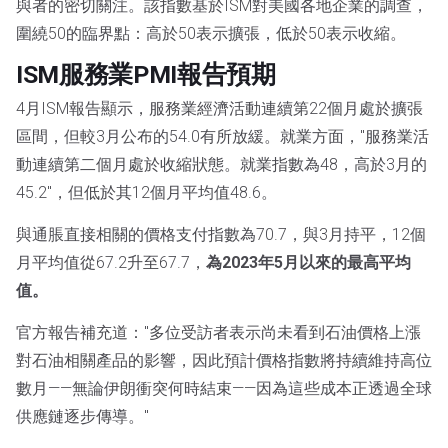
與者的密切關注。該指數基於ISM對美國各地企業的調查，
圍繞50的臨界點：高於50表示擴張，低於50表示收縮。
ISM服務業PMI報告預期
4月ISM報告顯示，服務業經濟活動連續第22個月處於擴張
區間，但較3月公布的54.0有所放緩。就業方面，"服務業活
動連續第二個月處於收縮狀態。就業指數為48，高於3月的
45.2"，但低於其12個月平均值48.6。
與通脹直接相關的價格支付指數為70.7，與3月持平，12個
月平均值從67.2升至67.7，
為2023年5月以來的最高平均
值。
官方報告補充道："多位受訪者表示尚未看到石油價格上漲
對石油相關產品的影響，因此預計價格指數將持續維持高位
數月——無論伊朗衝突何時結束——因為這些成本正透過全球
供應鏈逐步傳導。"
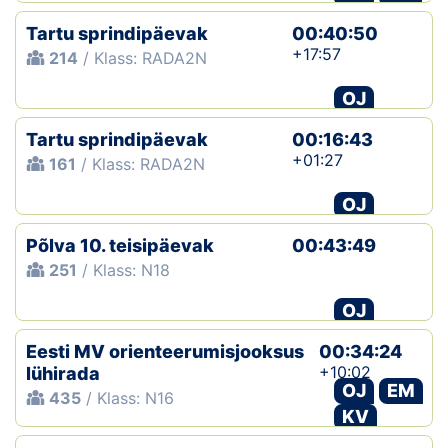
Tartu sprindipäevak
00:40:50
+17:57
214
/ Klass: RADA2N
OJ
Tartu sprindipäevak
00:16:43
+01:27
161
/ Klass: RADA2N
OJ
Põlva 10. teisipäevak
00:43:49
251
/ Klass: N18
OJ
Eesti MV orienteerumisjooksus
00:34:24
+10:02
lühirada
OJ
EM
435
/ Klass: N16
KV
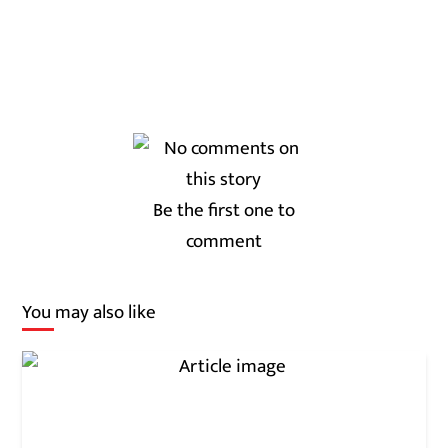
Be the first one to
comment
You may also like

··········

# DIRECTIONS
Print every line of text in the listing above word for word, and leave the pictures out of your answer.

# SOLUTION
與者的密切關注。該指數基於ISM對美國各地企業的調查，
圍繞50的臨界點：高於50表示擴張，低於50表示收縮。
ISM服務業PMI報告預期
4月ISM報告顯示，服務業經濟活動連續第22個月處於擴張
區間，但較3月公布的54.0有所放緩。就業方面，"服務業活
動連續第二個月處於收縮狀態。就業指數為48，高於3月的
45.2"，但低於其12個月平均值48.6。
與通脹直接相關的價格支付指數為70.7，與3月持平，12個
月平均值從67.2升至67.7，
為2023年5月以來的最高平均
值。
官方報告補充道："多位受訪者表示尚未看到石油價格上漲
對石油相關產品的影響，因此預計價格指數將持續維持高位
數月——無論伊朗衝突何時結束——因為這些成本正透過全球
供應鏈逐步傳導。"
Tartu sprindipäevak
00:40:50
+17:57
214
/ Klass: RADA2N
OJ
Tartu sprindipäevak
00:16:43
+01:27
161
/ Klass: RADA2N
OJ
Põlva 10. teisipäevak
00:43:49
251
/ Klass: N18
OJ
Eesti MV orienteerumisjooksus
00:34:24
+10:02
lühirada
OJ
EM
435
/ Klass: N16
KV
Be the first one to
comment
You may also like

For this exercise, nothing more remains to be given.